U.S.-Saudi Arabia Nuclear Relations

Section 123 of the U.S. Atomic Energy Act of 1954 requires all U.S. significant civilian nuclear cooperation and sales of nuclear technology to be approved via what is known as a 123 Agreement. Saudi Arabia’s Gulf neighbor, the UAE, holds what has now been coined the “gold standard”: a 123 Agreement with a pledge to not enrich or reprocess uranium. In August, the UAE celebrated the opening of its nuclear power plant in Barakah as the first Arab country to do so. Although its 123 Agreement has still enabled the UAE to effectively pursue civilian nuclear energy, Saudi Arabia continues to push back on an agreement of its own.

In 2008, the U.S. and Saudi Arabia signed a Memorandum of Understanding to collaborate on civilian nuclear energy, and the Department of Energy has stated that the U.S. has been involved in Saudi 123 Agreement discussions since 2012. In 2011, Saudi Arabia announced its intent to build 16 nuclear reactors by 2030, which it updated to a timeline of the next 20 to 25 years. The country also accepted international bids to build two reactors, but the U.S. attempt to bid became controversial given the lack of a 123 Agreement.

Saudi interest in nuclear material raises concerns of an emerging Middle East nuclear arms race. It has notably caught the eye of the House Foreign Affairs Committee, whose members wrote to Secretary of State Mike Pompeo to inquire about Chinese-Saudi collaboration and whether the U.S. will continue to push Saudi Arabia toward more stringent IAEA agreements.

 

What’s China Got to Do With It?

This year, China and Saudi Arabia celebrate 30 years of diplomatic relations. China has helped Saudi Arabia with its ballistic missile program and is currently the biggest importer of Saudi oil, but analysts differ on whether the China-Saudi Arabia relationship is really a strategic partnership in addition to an economic one.

China-Saudi Arabia nuclear collaboration started with civilian cooperation agreements in 2012 and 2017, and nuclear and geological researchers on both sides have been collaboratively assessing Saudi Arabian uranium reserves. U.S. intelligence sources suggest that Chinese-Saudi cooperation has potentially yielded an undisclosed uranium yellowcake extraction facility, a troublingly rapid step toward eventual uranium enrichment. However, the Saudi Energy Ministry has categorically denied the existence of a facility of this kind.

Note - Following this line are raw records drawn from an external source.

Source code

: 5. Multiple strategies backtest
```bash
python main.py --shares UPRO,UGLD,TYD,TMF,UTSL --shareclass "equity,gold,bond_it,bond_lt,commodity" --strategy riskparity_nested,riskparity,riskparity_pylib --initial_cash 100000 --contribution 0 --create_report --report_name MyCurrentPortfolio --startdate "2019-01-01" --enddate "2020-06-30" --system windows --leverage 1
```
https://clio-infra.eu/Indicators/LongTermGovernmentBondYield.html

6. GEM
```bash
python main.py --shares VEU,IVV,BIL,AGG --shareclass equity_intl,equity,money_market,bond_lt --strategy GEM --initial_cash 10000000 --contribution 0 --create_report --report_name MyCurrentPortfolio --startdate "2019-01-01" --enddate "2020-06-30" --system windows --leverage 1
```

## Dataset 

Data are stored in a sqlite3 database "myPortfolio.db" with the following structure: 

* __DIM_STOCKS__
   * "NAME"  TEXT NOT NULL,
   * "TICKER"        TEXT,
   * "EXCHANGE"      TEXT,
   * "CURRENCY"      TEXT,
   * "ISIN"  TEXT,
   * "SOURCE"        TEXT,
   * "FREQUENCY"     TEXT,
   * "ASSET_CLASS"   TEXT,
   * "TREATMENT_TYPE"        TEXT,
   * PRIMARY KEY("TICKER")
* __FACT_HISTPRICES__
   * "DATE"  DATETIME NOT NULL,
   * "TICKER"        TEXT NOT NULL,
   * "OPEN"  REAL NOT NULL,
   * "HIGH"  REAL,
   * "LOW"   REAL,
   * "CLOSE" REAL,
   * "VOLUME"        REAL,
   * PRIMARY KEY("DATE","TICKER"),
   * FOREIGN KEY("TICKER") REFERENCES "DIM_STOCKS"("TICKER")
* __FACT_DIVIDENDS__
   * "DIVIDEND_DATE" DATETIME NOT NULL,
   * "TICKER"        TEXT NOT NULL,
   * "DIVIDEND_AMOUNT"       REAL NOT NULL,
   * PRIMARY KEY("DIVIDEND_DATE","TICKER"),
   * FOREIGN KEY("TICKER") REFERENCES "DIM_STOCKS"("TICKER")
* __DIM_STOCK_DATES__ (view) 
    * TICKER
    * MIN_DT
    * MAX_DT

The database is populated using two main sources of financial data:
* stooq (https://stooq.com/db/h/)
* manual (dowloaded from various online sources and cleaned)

Saudi Arabia has signed nuclear cooperation agreements with other countries, but China’s historical disinterest in U.S.-led nonproliferation protocols and a dramatic modernization of its nuclear arsenal raise red flags. Chinese and Saudi sources state that any nuclear cooperation is purely for peaceful purposes, but the lack of transparency is what worries nonproliferation experts the most.

Questions remain over not merely whether Saudi Arabia is cooperating with China to build an extraction facility, but also increased nuclear collaboration suggesting potential for weapons manufacturing. Amidst strained U.S.-China relations, strengthened bilateral China-Saudi Arabia cooperation could emerge as a decisive factor in the nuclear landscape of the near future.